Par conséquent, tant que l’on reste dans le cadre imposé par les règles, le sport peut devenir un moyen idéal pour extérioriser et canaliser la violence de la société. Pour beaucoup, la pratique sportive est vue comme un exutoire, un moyen d’évacuer l’agressivité que l’on ne pourrait pas exprimer ailleurs au sein de la société. Par exemple, des sports comme le football ou la boxe en milieu carcéral sont reconnus comme étant une pratique indispensable au bon fonctionnement de l’organisation. Ils apportent aux détenus un défoulement et une occupation, mais permettent également de canaliser les tensions environnantes et représentent donc l’assurance pour l’administration d’une paix sociale négociée dans les murs. Mais il s’agit d’être prudent, car le sport peut rapidement dévier de son aspect canalisateur et devenir catalyseur, créateur de violence.

  Cependant, s’il est certain que - comme tout lieu de la société - le terrain de sport n’est pas exempte de mouvements de violence non-encadrés, il ne faut pas pour autant réduire les sports les plus virulents à de simples défouloirs ou à une pratique qui vient sublimer l'agressivité. Au contraire, le sport porte en lui un certain nombre de valeurs, notamment celle du respect, de la tolérance ou encore de la solidarité. C’est d’ailleurs pour cela qu’il n’est pas rare pour deux joueurs de s’affronter durant 90 minutes en mettant tout leur cœur dans l'affrontement, puis de se retrouver en rigolant autour d’une bière lors de la 3eme mi-temps.
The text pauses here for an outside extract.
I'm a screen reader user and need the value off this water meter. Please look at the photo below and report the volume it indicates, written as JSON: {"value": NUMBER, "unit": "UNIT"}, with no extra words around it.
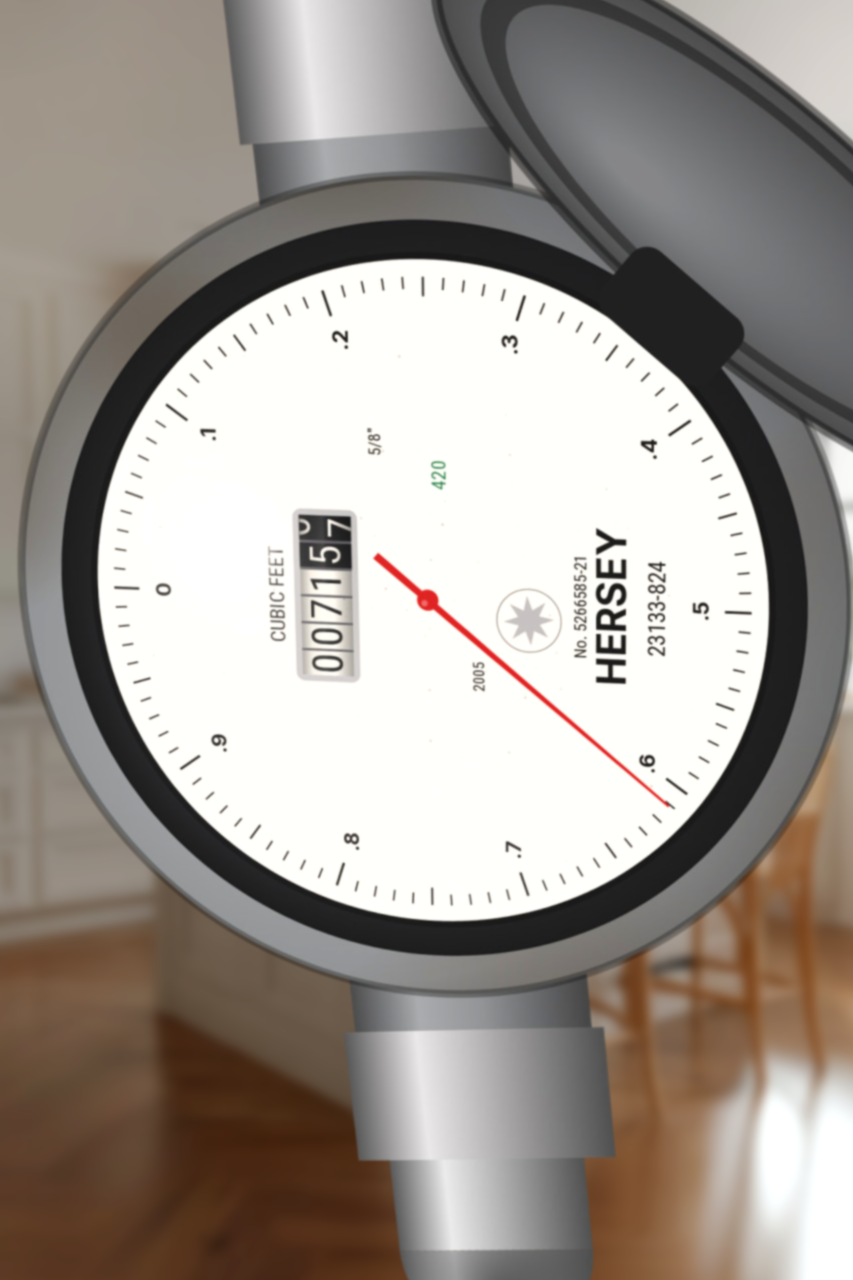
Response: {"value": 7156.61, "unit": "ft³"}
Ainsi, si pour beaucoup les sports les plus violents sont considérés comme des pratiques bourines et irréfléchies, la réalité est beaucoup plus subtile. L’extériorisation de la violence via la pratique sportive s’accompagne d’une vraie réflexion tactique, et permet à la fois de se défouler physiquement et mentalement. Cette canalisation de l’agressivité permet alors d’évoluer dans une société plus saine et de contrebalancer le stress quotidien qui caractérise notre société moderne.